Book Review: Ursula Le Guin – The Earthsea Quartet

This quartet of short novels (A Wizard of Earthsea, The Tombs of Atuan, The Furthest Shore and Tehanu) is something I have always associated with teenage fantasy.
The book had been sitting on my bookshelf but I was reluctant to read it with so many other good books to get through. When I finally had a look in a quiet moment, I was hooked.
The books are set in the mythical world of Earthsea; a number of islands inhabited by various people, each with their own ways of life. Amongst these people walk wizards, or mages serving the islands and working to maintain "the balance" or equilibrium that sustains this world. There are also dragons and evil "shadows" freed from the realm of death.

The books are about the wizard Sparrowhawk and track his life from childhood to middle age. The first of the books starts with a bang and the rest of the story takes us on an adventure through the mythical land of Earthsea as Sparrowhawk grows and learns about wizardry, power and also himself. We accompany him as he goes from headstrong, proud teenager to a young man who is haunted and almost seems to hate himself at times.

The second novel is told more from the point of view of the young priestess Tenar who serves the dark powers first seen in A Wizard of Earthsea, Sparrowhawk is more of acatalust leading Tenar to question her beleifes.
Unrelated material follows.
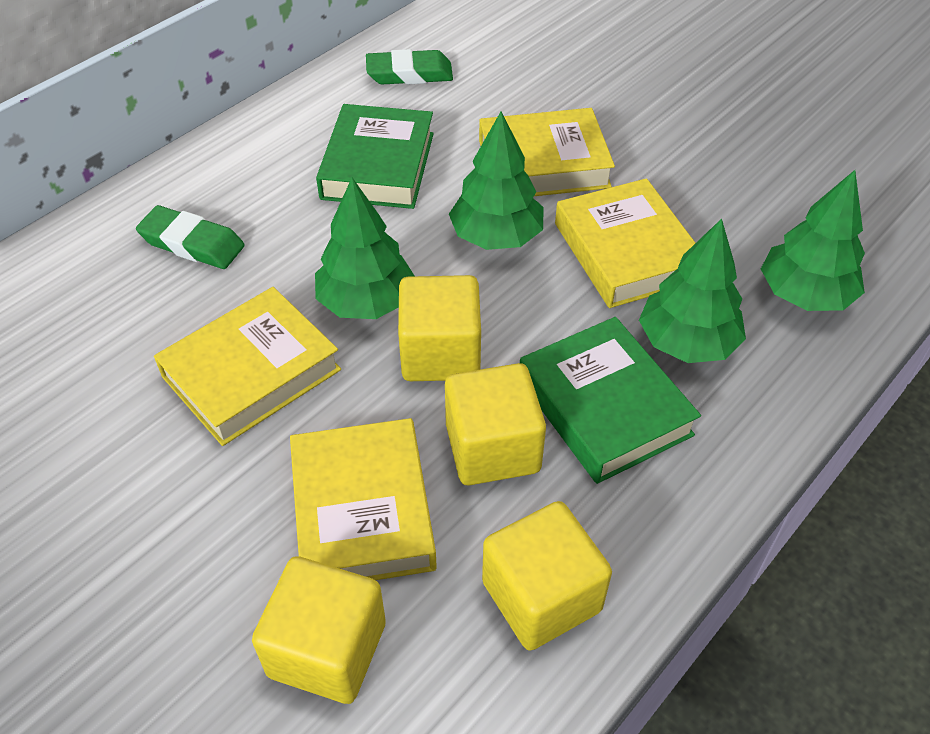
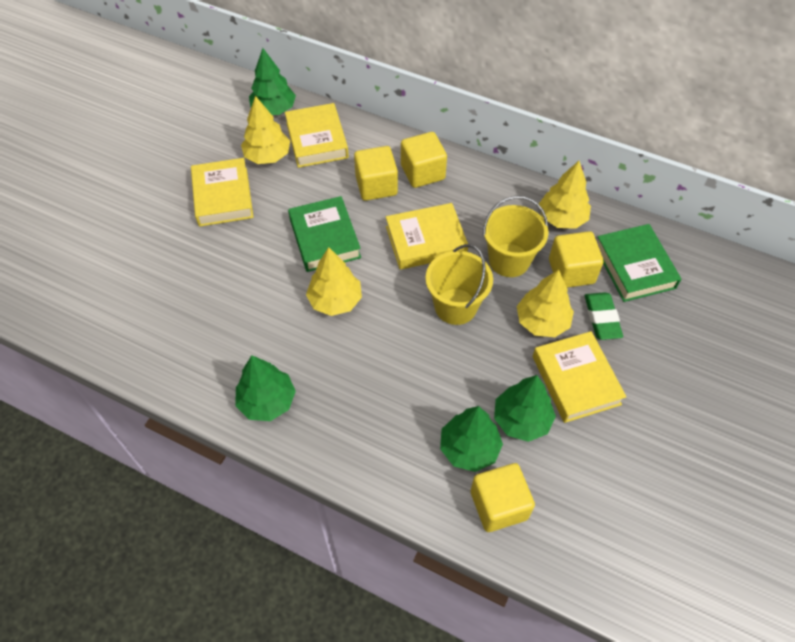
green eraser: [136,205,245,269] [366,49,453,84] = 2 -> [585,292,623,340] = 1
yellow bucket: none = 0 -> [426,244,493,325] [483,196,548,277] = 2
yellow tree: none = 0 -> [241,96,290,164] [306,247,362,316] [517,270,574,337] [539,161,591,229] = 4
This part of the quartet is not as epic in scale and the action set on a much smaller scale. We meet an older and wiser Sparrowhawk, a man who seems to be more at peace with himself and more accepting of fate.

The third story explores the various Islands of Earthsea and the different races that live in each. This is much more like the first in its sense of adventure and felt like a bit of a boy’s-own adventure at times.

All three are very readable and heavier on action than emotion although weightier issues such as good, evil, balance, race and gender weave through the stories.

The final installment, Tehanu, has a very different feel. It is told from the perspective of the priestess Tenar again, but there is a depth and a darkness to this final book that stands out. There is far less action and derring-do and this part of the quartet can feel ponderous at times. The novel is more detailed as it describes the everyday existence of some of the people of Earthsea. The characters have more depth here; Sparrowhawk is a completely different man and Tenar is older and more recognizable as a middle-aged woman: wise, strong, kind, vulnerable.

I was surprised after three books full of adventure, at the way the last deals with the issue that women, the weak and the elderly have to face (Perhaps this has something to do with the times the books were written 1972 and 1990 respectively). Whereas the first three would be fine for a child or teenager to read, the last deals with much more complex and sensitive issues such as child abuse, the powerlessness and humiliation of women and the way identity revolves around work and power for men.

If you like Tolkien’s the Lord of the Rings, you will probably like this. Expect less magic and fantastical creatures though and more introspection and mysticism.